Reproduce the records below in full and exactly, without their images.

════════

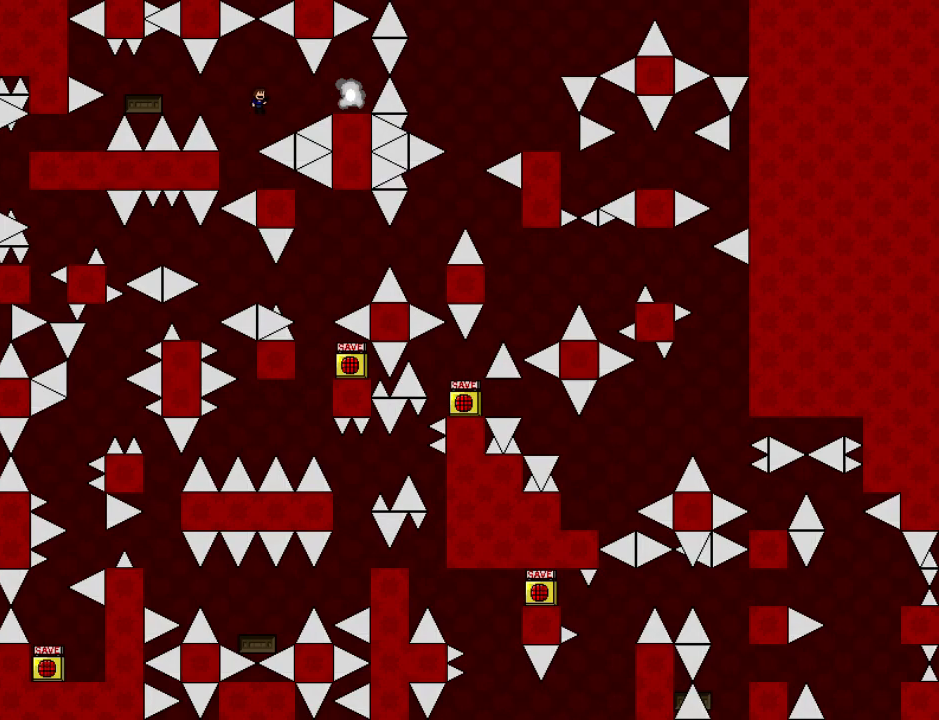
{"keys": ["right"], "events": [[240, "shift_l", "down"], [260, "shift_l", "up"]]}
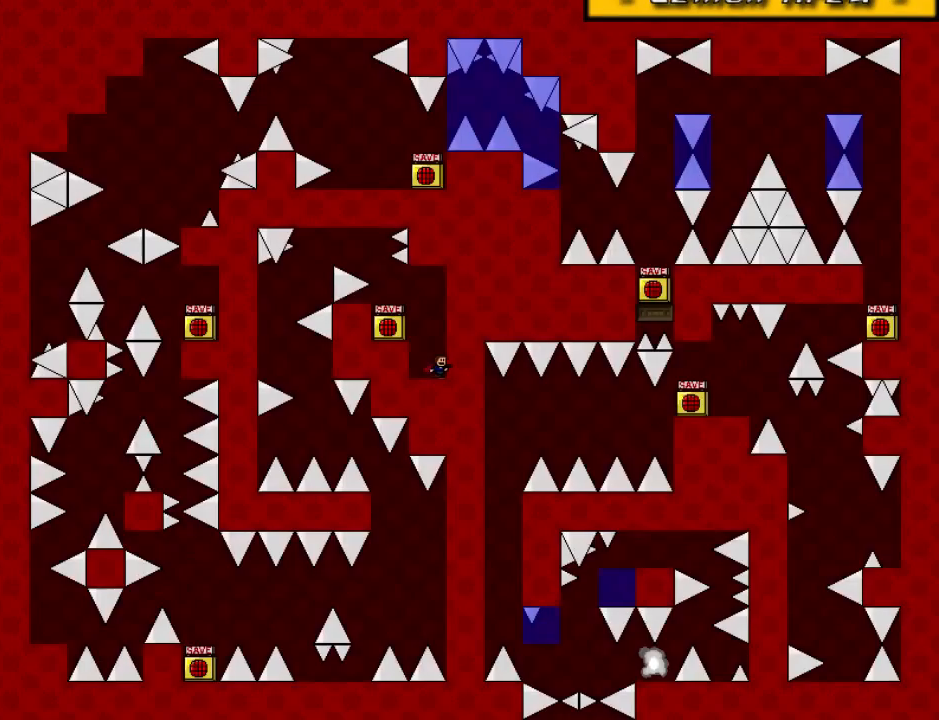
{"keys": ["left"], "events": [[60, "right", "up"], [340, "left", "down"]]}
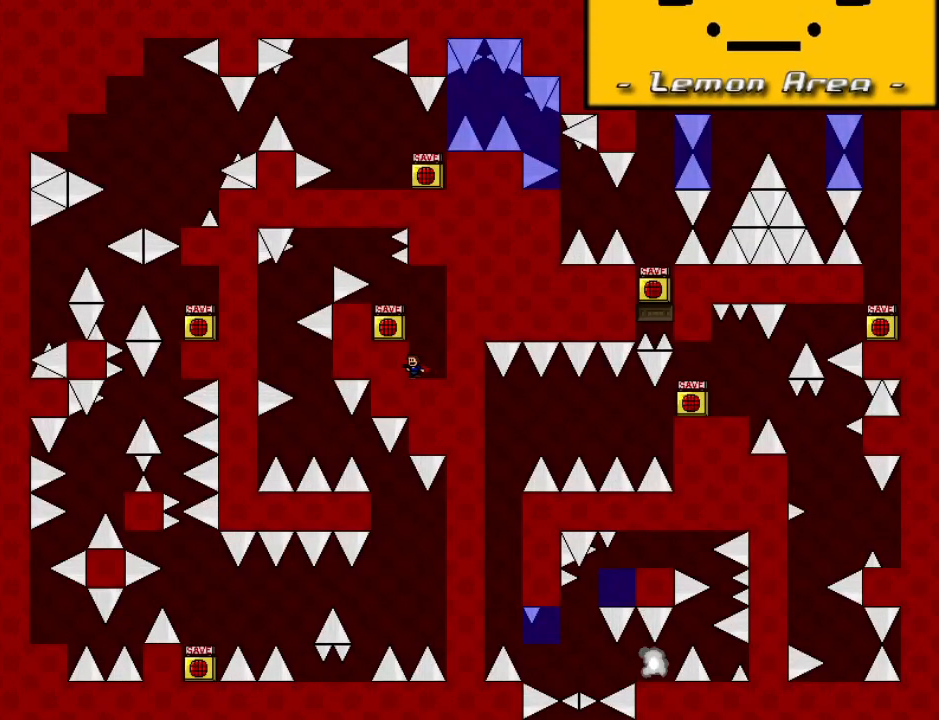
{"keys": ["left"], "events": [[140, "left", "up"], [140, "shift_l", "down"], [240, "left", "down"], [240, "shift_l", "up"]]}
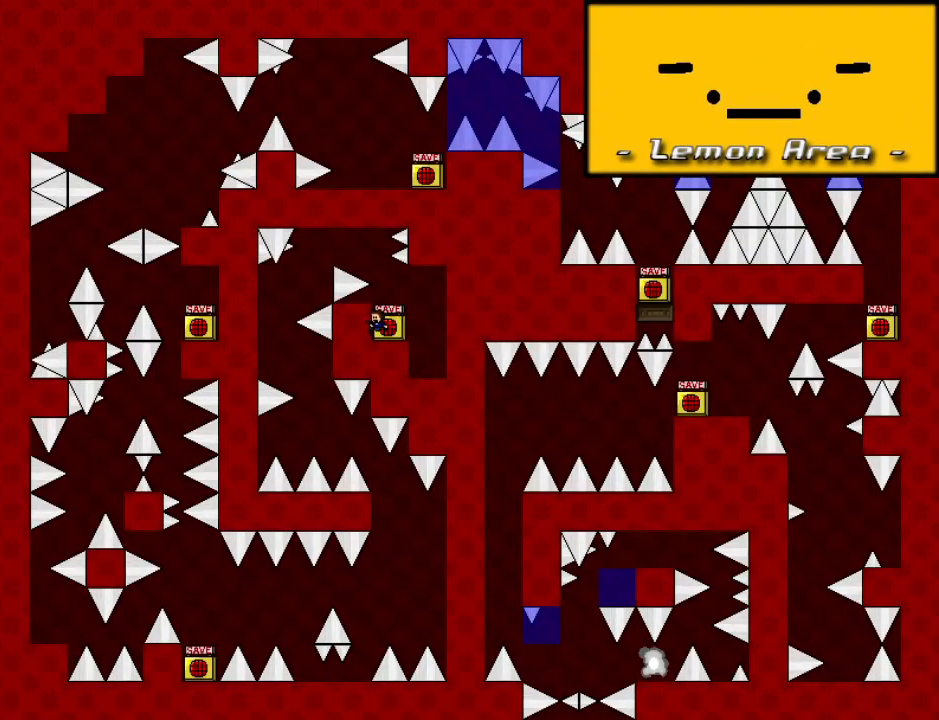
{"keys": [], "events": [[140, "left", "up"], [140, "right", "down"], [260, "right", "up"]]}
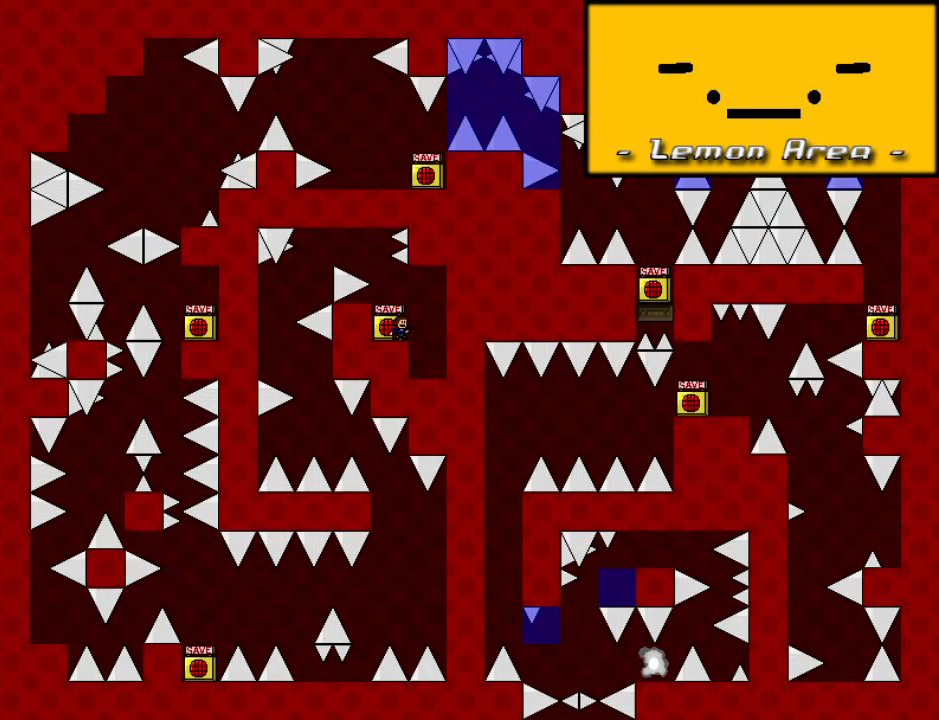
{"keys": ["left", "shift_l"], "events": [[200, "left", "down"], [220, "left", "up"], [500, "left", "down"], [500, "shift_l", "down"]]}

════════

RESULT OF THIS TASK
{"keys": ["right"], "events": [[240, "shift_l", "down"], [260, "shift_l", "up"]]}
{"keys": ["left"], "events": [[60, "right", "up"], [340, "left", "down"]]}
{"keys": ["left"], "events": [[140, "left", "up"], [140, "shift_l", "down"], [240, "left", "down"], [240, "shift_l", "up"]]}
{"keys": [], "events": [[140, "left", "up"], [140, "right", "down"], [260, "right", "up"]]}
{"keys": ["left", "shift_l"], "events": [[200, "left", "down"], [220, "left", "up"], [500, "left", "down"], [500, "shift_l", "down"]]}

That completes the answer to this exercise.